Even making suggestions ( constructive criticism) is often seen as an insult especially in the most of “developing” countries.

Some foreign residents who are now considering the place where they are living their home think that they can now be liberal with dispensing analyses of current national events, political situations and other such things. But in many places, especially the really dysfunctional societies, such comments will not be welcome.

And it does not matter how right you are and how wrong they are. Unless you are a citizen, and/or are a non-citizen living in a really progressive, guilt-ridden society that will double over backwards to help a former victim of its colonial past, your negative commentaries and even positive recommendations may usually not be welcome.

In some so- called developing nations, (some of which have been developing for several thousands of years, but no cigar) neither the rich, nor the poor like to be reminded of the troubles the country has. The rich enjoy the status quo because they have a great pool of cheap labor and services.
The poor know how bad their lot is and do not want to be reminded of it, but are fed a lot of patriotism to revel in, in place of social benefits. Neither party makes for a ready audience for your complaints.
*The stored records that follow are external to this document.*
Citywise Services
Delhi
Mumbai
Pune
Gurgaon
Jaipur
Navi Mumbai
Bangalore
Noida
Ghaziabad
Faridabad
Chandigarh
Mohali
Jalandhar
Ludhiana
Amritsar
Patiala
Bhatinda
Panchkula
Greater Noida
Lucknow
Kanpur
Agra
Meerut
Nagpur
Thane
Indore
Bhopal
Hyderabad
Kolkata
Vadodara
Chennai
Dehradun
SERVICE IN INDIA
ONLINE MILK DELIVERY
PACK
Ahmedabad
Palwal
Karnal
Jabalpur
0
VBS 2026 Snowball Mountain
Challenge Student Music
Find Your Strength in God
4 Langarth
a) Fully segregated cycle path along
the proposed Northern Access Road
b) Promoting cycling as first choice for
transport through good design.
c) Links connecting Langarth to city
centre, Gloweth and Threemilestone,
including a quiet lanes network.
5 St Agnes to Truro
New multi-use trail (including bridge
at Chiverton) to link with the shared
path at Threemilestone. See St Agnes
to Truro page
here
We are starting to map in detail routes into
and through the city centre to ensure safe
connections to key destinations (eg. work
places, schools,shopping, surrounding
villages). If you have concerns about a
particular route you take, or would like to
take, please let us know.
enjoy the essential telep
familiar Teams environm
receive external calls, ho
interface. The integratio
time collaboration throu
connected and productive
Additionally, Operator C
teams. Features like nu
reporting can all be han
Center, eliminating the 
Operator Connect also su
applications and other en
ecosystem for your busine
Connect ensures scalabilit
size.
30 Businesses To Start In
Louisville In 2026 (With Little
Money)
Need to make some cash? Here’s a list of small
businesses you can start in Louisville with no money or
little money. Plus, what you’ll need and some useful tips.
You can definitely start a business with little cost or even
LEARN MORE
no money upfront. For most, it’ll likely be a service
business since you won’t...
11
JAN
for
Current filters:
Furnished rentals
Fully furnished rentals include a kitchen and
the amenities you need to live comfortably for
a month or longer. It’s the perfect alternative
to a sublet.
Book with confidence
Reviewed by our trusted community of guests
Those who were excessively vocal about their complaining have on many occasions ended up being deported. In many corrupt countries, a call from the right person to a friend at the Immigration Department will do the trick. And since all visas are discretionary, and usually no immigration in any one country is accountable to another country’s citizens, you will have no leg to stand on if you try to appeal their decision.

So, when in a foreign country, especially a non-first world country, keep your criticism to yourself ( or a quite whispering tone conversation in a group of your resident compatriots) and if the natives ask you what you think about their country, just smile and say “ I love it!”. You will save yourself a whole lot of trouble if you do.